What happens if the frame duration is too long
One downside of a long frame duration is increased data latency. This latency is the time between when Kafka sends data out and when that data becomes available for queries in your database. A longer frame duration means that there is more time between each execution of a microbatch. That translates into more time between the data in your database being updated.
Depending on your application, this latency may not be important. When determining your frame duration, consider whether having the data potentially delayed up to the entire length of the frame duration will cause an issue.
Another issue to consider when using a long frame duration is the time it takes to shut down the scheduler. The scheduler does not shut down until the current COPY statement completes. Depending on the length of your frame duration, this process might take a few minutes.
The minimum frame duration
At a minimum, allocate two seconds for each microbatch you add to your scheduler. The vkconfig utility warns you if your frame duration is shorter than this lower limit. In most cases, you want your frame duration to be longer. Two seconds per microbatch leaves little time for data to actually load.
Balancing frame duration requirements
To determine the best frame duration for your deployment, consider how sensitive you are to data latency. If you are not performing time-sensitive queries against the data streaming in from Kafka, you can afford to have the default 5 minute or even longer frame duration. If you need a shorter data latency, then consider the volume of data being read from Kafka.
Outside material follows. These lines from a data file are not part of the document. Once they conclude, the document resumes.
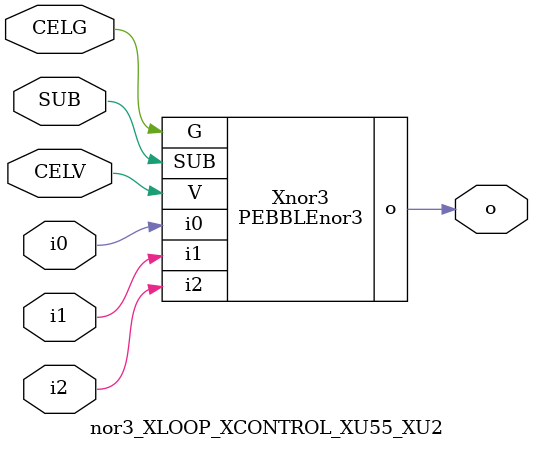
<source format=v>



module PEBBLEnor3 ( o, G, SUB, V, i0, i1, i2 );

  input i0;
  input V;
  input i2;
  input i1;
  input G;
  output o;
  input SUB;
endmodule

//Celera Confidential Do Not Copy nor3_XLOOP_XCONTROL_XU55_XU2
//Celera Confidential Symbol Generator
//NOR3
module nor3_XLOOP_XCONTROL_XU55_XU2 (CELV,CELG,i0,i1,i2,o,SUB);
input CELV;
input CELG;
input i0;
input i1;
input i2;
input SUB;
output o;

//Celera Confidential Do Not Copy nor3
PEBBLEnor3 Xnor3(
.V (CELV),
.i0 (i0),
.i1 (i1),
.i2 (i2),
.o (o),
.SUB (SUB),
.G (CELG)
);
//,diesize,PEBBLEnor3

//Celera Confidential Do Not Copy Module End
//Celera Schematic Generator
endmodule

</source>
High volumes of data, or data that has significant spikes in traffic can cause problems if you have a short frame duration.
Using different schedulers for different needs
Suppose you are loading streaming data from a few Kafka topics that you want to query with low latency and other topics that have a high volume but which you can afford more latency. Choosing a "middle of the road" frame duration in this situation may not meet either need. A better solution is to use multiple schedulers: create one scheduler with a shorter frame duration that reads just the topics that you need to query with low latency. Then create another scheduler that has a longer frame duration to load data from the high-volume topics.
For example, suppose you are loading streaming data from an Internet of Things (IOT) sensor network via Kafka into Vertica. You use the most of this data to periodically generate reports and update dashboard displays. Neither of these use cases are particularly time sensitive. However, three of the topics you are loading from do contain time-sensitive data (system failures, intrusion detection, and loss of connectivity) that must trigger immediate alerts.
In this case, you can create one scheduler with a frame duration of 5 minutes or more to read most of the topics that contain the non-critical data. Then create a second scheduler with a frame duration of at least 6 seconds (but preferably longer) that loads just the data from the three time-sensitive topics. The volume of data in these topics is hopefully low enough that having a short frame duration will not cause problems.